ClashSAN / stable-diffusion-android-cpu-steps

memo
12 stars 0 forks source link

stable-diffusion-android-cpu-steps

I quantized a couple of onnx models to int8 with this script, and found I can use the onnxdiffusers pipeline on android in cpu mode. (the method also works with x64 raspberry pi (rasbian) off the bat, you can also do this with a persistent TailsOS to make it portable)

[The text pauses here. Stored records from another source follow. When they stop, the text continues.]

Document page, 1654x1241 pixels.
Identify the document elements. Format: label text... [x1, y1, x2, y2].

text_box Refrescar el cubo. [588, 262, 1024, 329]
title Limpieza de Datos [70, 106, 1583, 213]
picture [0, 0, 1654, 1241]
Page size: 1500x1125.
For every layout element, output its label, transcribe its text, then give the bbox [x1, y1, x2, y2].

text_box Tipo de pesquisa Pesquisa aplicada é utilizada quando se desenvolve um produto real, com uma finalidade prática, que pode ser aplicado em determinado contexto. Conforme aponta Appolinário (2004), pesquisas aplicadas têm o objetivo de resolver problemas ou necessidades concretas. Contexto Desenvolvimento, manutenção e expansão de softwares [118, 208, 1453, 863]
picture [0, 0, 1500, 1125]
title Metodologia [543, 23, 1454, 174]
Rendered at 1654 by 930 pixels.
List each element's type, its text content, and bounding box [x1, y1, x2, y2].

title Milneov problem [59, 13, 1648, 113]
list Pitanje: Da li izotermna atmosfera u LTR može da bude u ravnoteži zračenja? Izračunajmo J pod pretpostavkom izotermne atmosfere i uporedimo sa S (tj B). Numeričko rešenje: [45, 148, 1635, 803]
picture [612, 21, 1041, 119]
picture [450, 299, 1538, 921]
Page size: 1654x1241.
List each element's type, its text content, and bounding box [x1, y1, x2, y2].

1. Install Termux and AnLinux from f-droid
2. Download Ubuntu by copying the command from AnLinux to Termux. then start with the script.
3. apt update and apt upgrade packages
4. install python 3.10 (python3), pip and git
5. clone https://github.com/azuritecoin/OnnxDiffusersUI [commit](4ca9651065af1b17f36010c28cb0f6bdaff78457)
6. install diffusers (currently v0.10.2), transformers, torch, and onnxruntime
7. download an onnx model, This is quantized to int8 so, at 256x256 it takes +1.3g ram peak, regular inference it's at +0.9
8. run the txt2img script, best test settings are `--steps 8 --scheduler dpms --height 256 --width 256`

There is a way to increase the speed:

Int8 works well for < 448x448 dimensions, glitchy picture higher than that size.. Fp16 onnx model has appeared to use less memory for smaller sizes than fp32 at < 512x512 , but the memory seems similar or increased at 512x512 and the generation time has also increased.

My phone has 6gb ram and uses 2.3gb ram standby running LineageOS 19 (Android 12). You may want to remove some background processes and use a non-bloated controllable OS to ensure you have enough ram for the task. I can watch videos and do other things while images are generated in the background.

I have also tested this on a standard google pixel xl (4gb ram) running the standard os, the maximum size i can generate is 320x384. It's running 57% slower than snapdragon 865+.